This scene taking place in Plaza Once, across from the railway station that connects with western Greater Buenos Aires, is one of the faces of this South American nation’s economic crisis, complete with skyrocketing inflation, which has particularly hit food prices.
“We had announced that we were starting at 10 a.m., but people were lined up two hours earlier,” Guillermo Riquelme, one of the family farmers enrolled in the Union of Earth Workers (UTT), who brought their produce in three trucks, as part of a special initiative, told IPS.

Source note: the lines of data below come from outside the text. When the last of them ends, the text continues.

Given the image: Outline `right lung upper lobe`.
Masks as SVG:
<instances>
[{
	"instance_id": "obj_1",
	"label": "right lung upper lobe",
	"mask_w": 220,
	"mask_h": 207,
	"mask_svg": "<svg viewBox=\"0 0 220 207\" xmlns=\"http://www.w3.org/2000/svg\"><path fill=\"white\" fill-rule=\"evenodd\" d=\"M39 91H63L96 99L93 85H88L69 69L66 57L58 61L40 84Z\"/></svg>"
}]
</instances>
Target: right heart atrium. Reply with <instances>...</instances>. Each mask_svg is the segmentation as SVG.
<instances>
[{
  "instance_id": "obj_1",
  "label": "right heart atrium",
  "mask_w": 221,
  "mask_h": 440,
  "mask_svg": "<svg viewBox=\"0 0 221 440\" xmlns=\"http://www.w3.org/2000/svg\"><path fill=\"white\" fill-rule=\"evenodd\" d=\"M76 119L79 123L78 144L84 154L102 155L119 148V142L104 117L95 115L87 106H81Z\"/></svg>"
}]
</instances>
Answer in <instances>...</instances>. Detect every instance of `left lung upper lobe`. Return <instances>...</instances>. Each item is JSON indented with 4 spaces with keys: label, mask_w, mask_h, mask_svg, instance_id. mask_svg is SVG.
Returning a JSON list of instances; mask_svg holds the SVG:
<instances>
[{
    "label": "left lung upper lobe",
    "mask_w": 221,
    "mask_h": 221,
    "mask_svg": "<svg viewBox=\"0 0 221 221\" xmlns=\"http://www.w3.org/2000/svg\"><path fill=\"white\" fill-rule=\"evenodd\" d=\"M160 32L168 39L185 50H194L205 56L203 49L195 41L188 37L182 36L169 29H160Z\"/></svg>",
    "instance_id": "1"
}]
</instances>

"The Argentine government should take more account of the direct and indirect impact of its austerity measures on access to food for the poorest.” -- Hilal Elver
The UTT is an association of about 10,000 family farmers from all over the country who work farms of one or two hectares, generally leased. They set up a vegetable market in Plaza Once, in the heart of Buenos Aires, to show that food can reach the public at affordable prices.
“We are selling our produce here for 10 pesos (0.25 dollars) per kilo. And of course we earn money anyway, because we are usually forced to sell at three pesos to intermediaries,” said Roberto Eizaguirre.
Both Riquelme and Eizaguirre grow beets, carrots, lettuce, chard and other vegetables on the outskirts of the city of La Plata, some 60 km from Buenos Aires, where thousands of small farmers are concentrated.
That was one of the places visited by Hilal Elver, the United Nations Special Rapporteur on the Right to Food, who on Sept. 21 concluded a 10-day mission to Argentina with a presentation to the media, in which she made a harsh diagnosis of the situation.
She also provided the Argentine government the preliminary observations from her visit.
Elver, a Turkish lawyer who has held that post since 2014, questioned the government’s policies that “seem destined to further promote the export-oriented industrial agriculture model, mainly based on soybeans and maize.”
In this regard, she criticised “the government’s decision to take advantage of the current economic crisis to dismantle support for family farming,” firing nearly 500 workers from the Ministry of Agroindustry, which was claimed to be because of a need to reduce public spending.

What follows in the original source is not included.